Stored items
....

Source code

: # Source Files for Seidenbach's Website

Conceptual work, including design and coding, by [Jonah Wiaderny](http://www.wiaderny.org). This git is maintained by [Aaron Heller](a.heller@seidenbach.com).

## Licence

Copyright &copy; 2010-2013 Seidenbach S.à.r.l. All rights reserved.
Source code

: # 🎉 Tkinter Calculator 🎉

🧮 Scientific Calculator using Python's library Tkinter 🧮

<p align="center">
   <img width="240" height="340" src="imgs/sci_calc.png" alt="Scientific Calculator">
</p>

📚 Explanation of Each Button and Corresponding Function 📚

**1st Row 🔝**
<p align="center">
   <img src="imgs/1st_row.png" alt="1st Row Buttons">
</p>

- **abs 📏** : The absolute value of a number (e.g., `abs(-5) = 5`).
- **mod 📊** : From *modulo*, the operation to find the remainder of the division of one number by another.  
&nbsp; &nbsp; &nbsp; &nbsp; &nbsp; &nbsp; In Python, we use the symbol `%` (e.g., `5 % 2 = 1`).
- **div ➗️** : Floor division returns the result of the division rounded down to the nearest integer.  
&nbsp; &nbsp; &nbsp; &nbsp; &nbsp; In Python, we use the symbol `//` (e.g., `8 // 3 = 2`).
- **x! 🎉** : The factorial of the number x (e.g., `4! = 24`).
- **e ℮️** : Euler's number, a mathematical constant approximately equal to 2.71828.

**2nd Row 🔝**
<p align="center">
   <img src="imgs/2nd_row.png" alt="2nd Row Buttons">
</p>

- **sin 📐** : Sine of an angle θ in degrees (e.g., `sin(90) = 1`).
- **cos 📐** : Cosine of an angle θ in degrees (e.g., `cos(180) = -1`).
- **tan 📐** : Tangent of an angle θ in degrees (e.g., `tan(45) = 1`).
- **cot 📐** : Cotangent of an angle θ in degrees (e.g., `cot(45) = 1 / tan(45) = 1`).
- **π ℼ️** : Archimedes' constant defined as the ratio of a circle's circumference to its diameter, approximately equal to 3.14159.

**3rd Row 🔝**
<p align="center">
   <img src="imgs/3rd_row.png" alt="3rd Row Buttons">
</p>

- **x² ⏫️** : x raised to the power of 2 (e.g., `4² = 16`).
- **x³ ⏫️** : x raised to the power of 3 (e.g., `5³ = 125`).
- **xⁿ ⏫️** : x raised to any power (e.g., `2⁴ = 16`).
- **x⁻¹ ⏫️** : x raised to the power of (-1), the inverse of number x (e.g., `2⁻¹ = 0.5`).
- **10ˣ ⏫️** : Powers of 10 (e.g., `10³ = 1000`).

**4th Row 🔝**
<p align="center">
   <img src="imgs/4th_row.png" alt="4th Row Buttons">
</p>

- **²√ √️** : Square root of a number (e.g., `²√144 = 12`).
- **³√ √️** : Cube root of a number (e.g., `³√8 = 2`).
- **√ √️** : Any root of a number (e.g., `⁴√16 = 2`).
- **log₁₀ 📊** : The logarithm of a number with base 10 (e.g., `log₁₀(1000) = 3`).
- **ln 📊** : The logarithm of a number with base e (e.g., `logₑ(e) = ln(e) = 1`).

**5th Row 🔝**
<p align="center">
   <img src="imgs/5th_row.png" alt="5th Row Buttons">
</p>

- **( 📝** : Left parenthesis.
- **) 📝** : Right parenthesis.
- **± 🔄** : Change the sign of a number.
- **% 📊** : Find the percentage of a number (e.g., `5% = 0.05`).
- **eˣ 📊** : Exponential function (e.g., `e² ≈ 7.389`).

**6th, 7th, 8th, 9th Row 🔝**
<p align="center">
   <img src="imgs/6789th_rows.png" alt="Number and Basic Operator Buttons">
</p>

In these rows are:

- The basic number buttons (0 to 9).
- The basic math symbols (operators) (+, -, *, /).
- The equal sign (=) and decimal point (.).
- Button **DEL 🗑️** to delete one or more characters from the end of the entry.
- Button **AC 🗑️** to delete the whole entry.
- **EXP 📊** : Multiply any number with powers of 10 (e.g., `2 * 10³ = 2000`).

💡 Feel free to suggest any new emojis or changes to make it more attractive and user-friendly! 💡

....

**Work request:** Please report every line in the data that contains the string "angle", treating uppercase and lowercase letters as different.

**Exercise answer:**
- **sin 📐** : Sine of an angle θ in degrees (e.g., `sin(90) = 1`).
- **cos 📐** : Cosine of an angle θ in degrees (e.g., `cos(180) = -1`).
- **tan 📐** : Tangent of an angle θ in degrees (e.g., `tan(45) = 1`).
- **cot 📐** : Cotangent of an angle θ in degrees (e.g., `cot(45) = 1 / tan(45) = 1`).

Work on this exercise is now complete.